Apr 24, 2015 – In a move that has won him much praise, Premier Don Romeo invited the media who turned out to join mainly legal practitioners and senior public servants to hear a presentation and discuss the new proposed Banking Legislative Reform Act. The Premier is seeking feedback from stakeholders before he presents it the Legislative Assembly.
This took place on April 10, 2015 at the Cabinet Secretariat Conference room at the Premier’s office. Duleep Cheddie delivered the presentation, taking questions as he proceeded and answering where he was able.
The small group immediately took issue with matters which they noted raised constitutional issues, like nighbouring Antigua who just gave the nod to the Act. There were issues where such matters as “The ECCB should not have the powers to dismiss an employee of a bank. They did not hire then and were not in the business decision to hire the person. The ECCB should only be granted the leave to issue a directive to the bank to remove the employee.
This act gives the ECCB the right to deny citizens the constitutional right to own and maintain ownership of property without a fair and transparent process.
Section 83 of the proposed Act came in also for much discussion. “The ECCB is not a court much less a court of final decisions. As such if an employee or officer is exonerated from a criminal matter, how can the Act allow the ECCB to make decisions contrary to the findings of the Court? This provision allows the ECCB to be the judge, jury and executioner.
In Antigua problems with the legislation centre on provisions in the proposed legislation that bankers feel go against the workers’ interests. Bank workers are also concerned about the pecking order in the event that a bank has to be liquidated. The proposed Banking Act prescribes that the St. Kitts-based Eastern Caribbean Central Bank (ECCB) takes its fees and expenses as a priority above all other costs – even severance payments.
Sir Dwight Vener pursuing passage of the Act, the ECCB Governor in an interview with Observer Radio, conceded to imperfections in the proposed Banking Act, but denied that it’s a move to canvas more power, and stressed the urgency of the law in preventing a banking calamity.
Sir Dwight said there was already evidence that local banks were suffering as a result of the current regulatory environment, making reference to new challenges with correspondent banking relationships.
“You need to have a correspondent bank in another country to do things like letters of credit…if you don’t have that you are effectively cut off from the rest of the world. This is a matter of life and death for us,” the governor said.

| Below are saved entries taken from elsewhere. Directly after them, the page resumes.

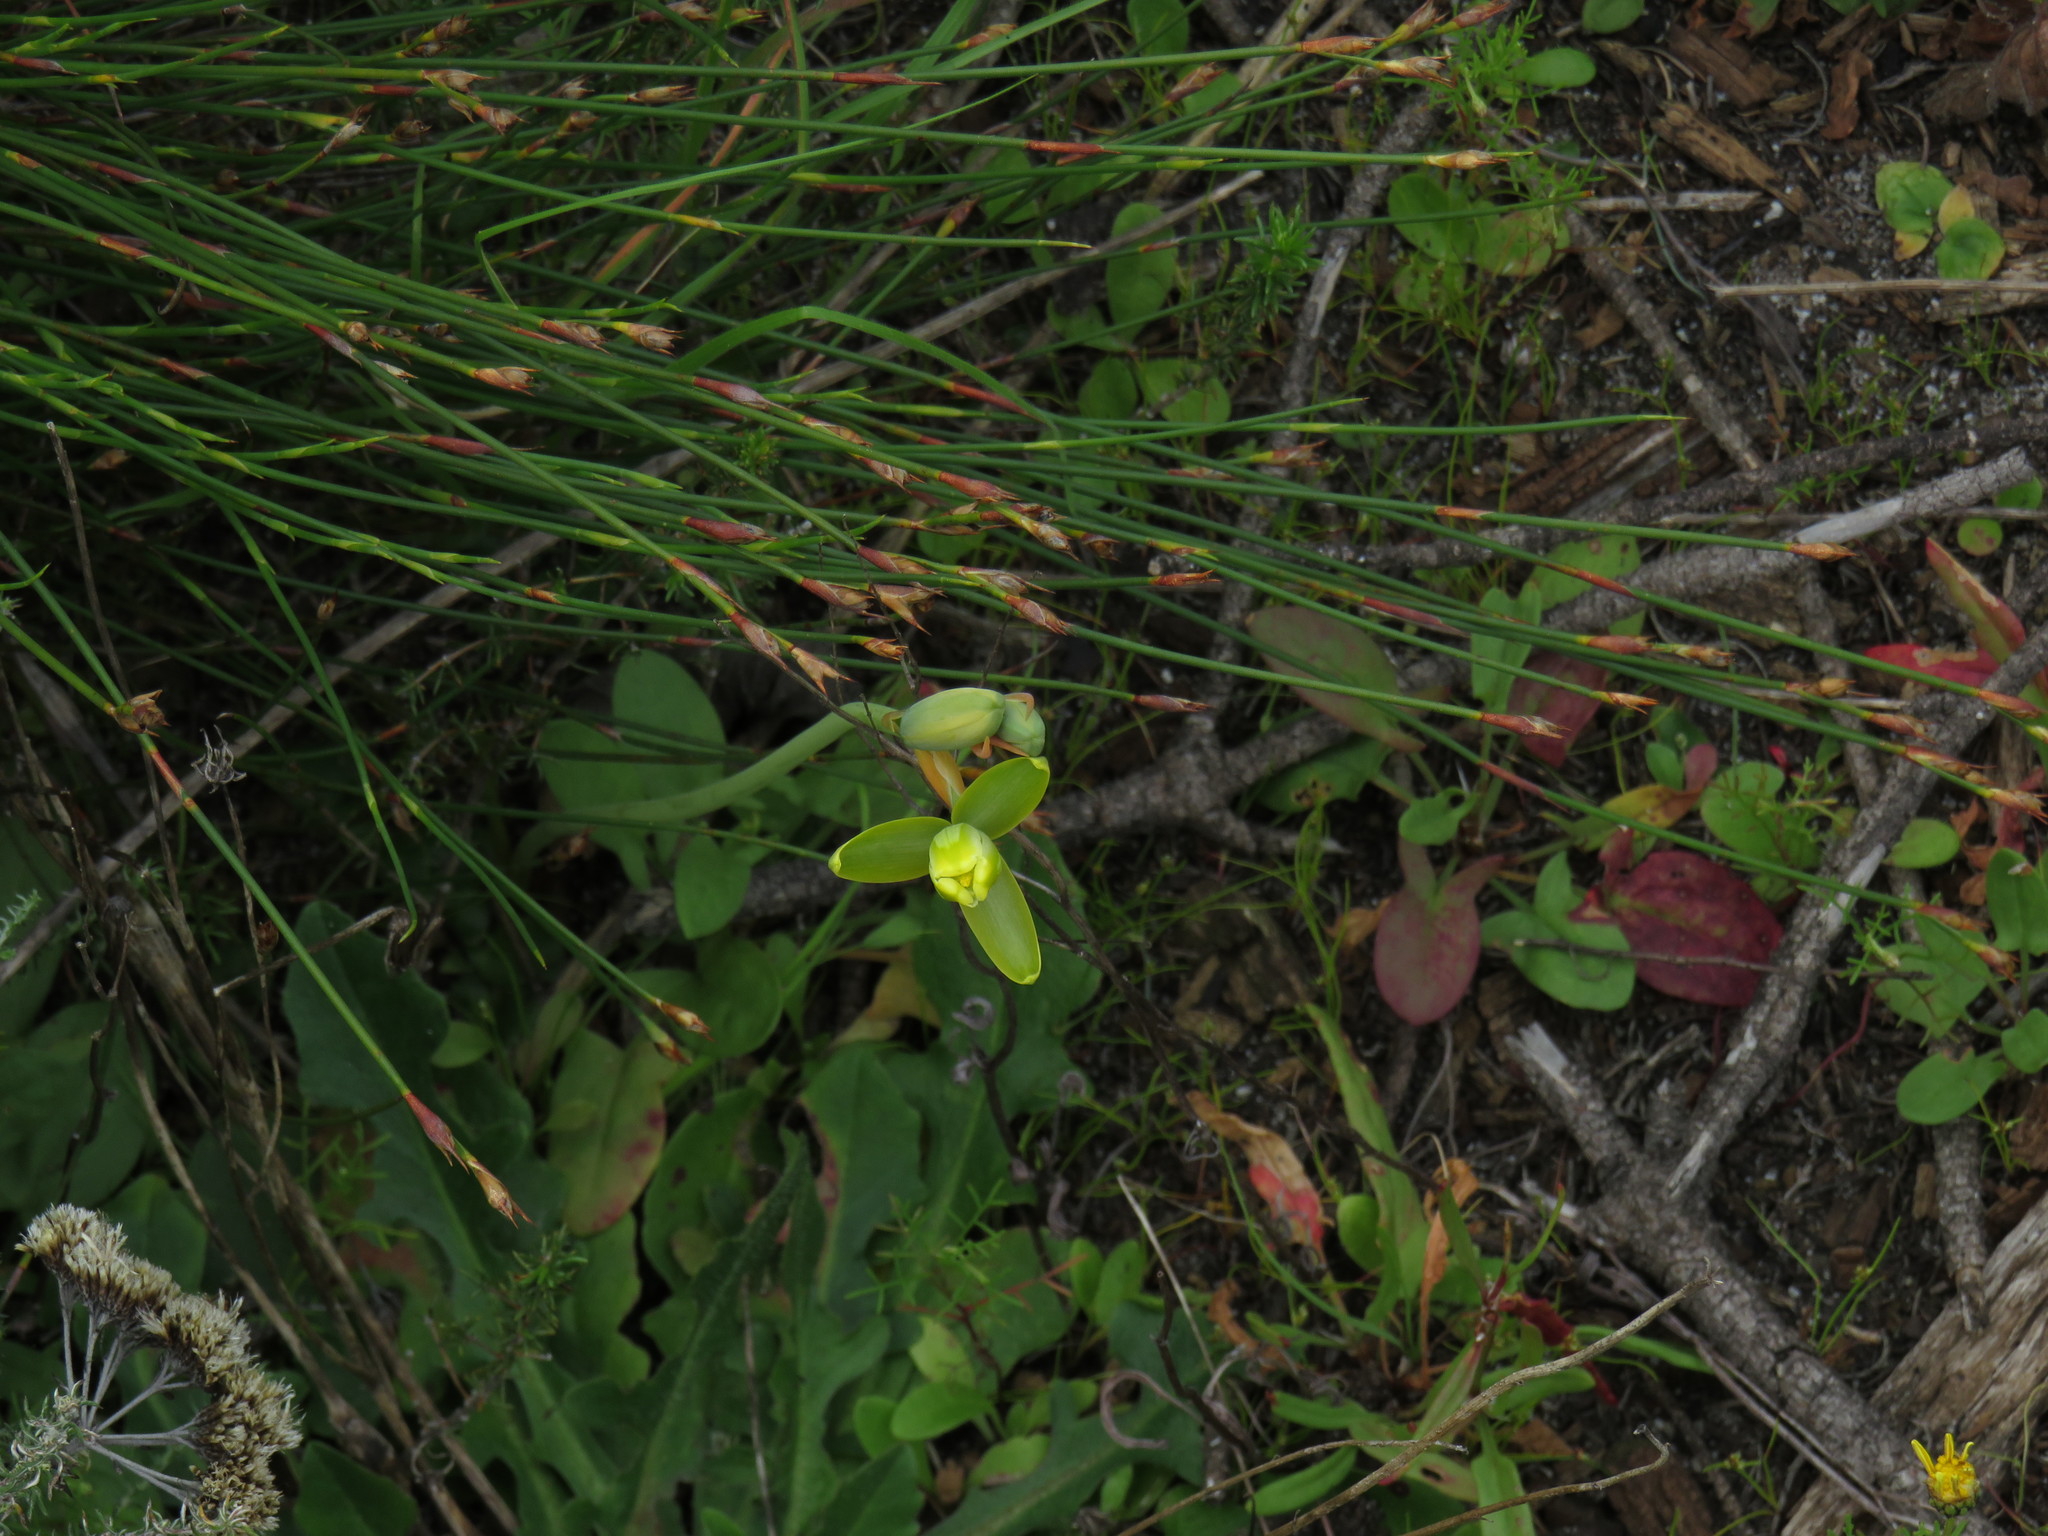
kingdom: Plantae
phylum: Tracheophyta
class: Liliopsida
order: Asparagales
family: Asparagaceae
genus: Albuca
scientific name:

“If we get drawn out between now and December trying to get this legislation passed, we are going to be in very serious trouble,” Sir Dwight said, adding that the Act was needed now, to “protect depositors” and establish our “international credibility.”
According to information during the presentation ‘The Act has already been passed in St Lucia and St Vincent and the Grenadines and had its First Reading in the Parliament of Antigua & Barbuda last month.’
Other information said “The law has been strongly criticised by those in the banking sector, lawyers and financial experts who argue that too much power is placed in the hand of the regulator.
But Sir Dwight rebuffed that claim, telling OBSERVER media that some of his critics were seeking to personalise the issue.
The general promotion for the Act finds that there has to be some amendments to the proposed Act which is considered necessary. When the matter goes to our Assembly and possibly before stakeholders in Montserrat will hear how the Government intends to proceed.
However Governor Venner discourages changes to the Act in respective parliaments, “because of the new economic union treaty” which established a single financial space in the OECS.
Under the Act, when the Central Bank grants a banking licence in one country, it automatically applies to other member states. Critics say this as an infringement of national sovereignty.
The minister of finance also takes a back seat in the granting of licenses, giving away that responsibility to the regulators.
The governor argued that notwithstanding that provision, the minister of finance is not excluded from the process due to his role on the OECS Monetary Council.
Sir Dwight also defended a contentious provision in the Bill requiring EC$20 million startup capital for banks, saying the five million dollars, which previously applied, is inadequate to protect depositors.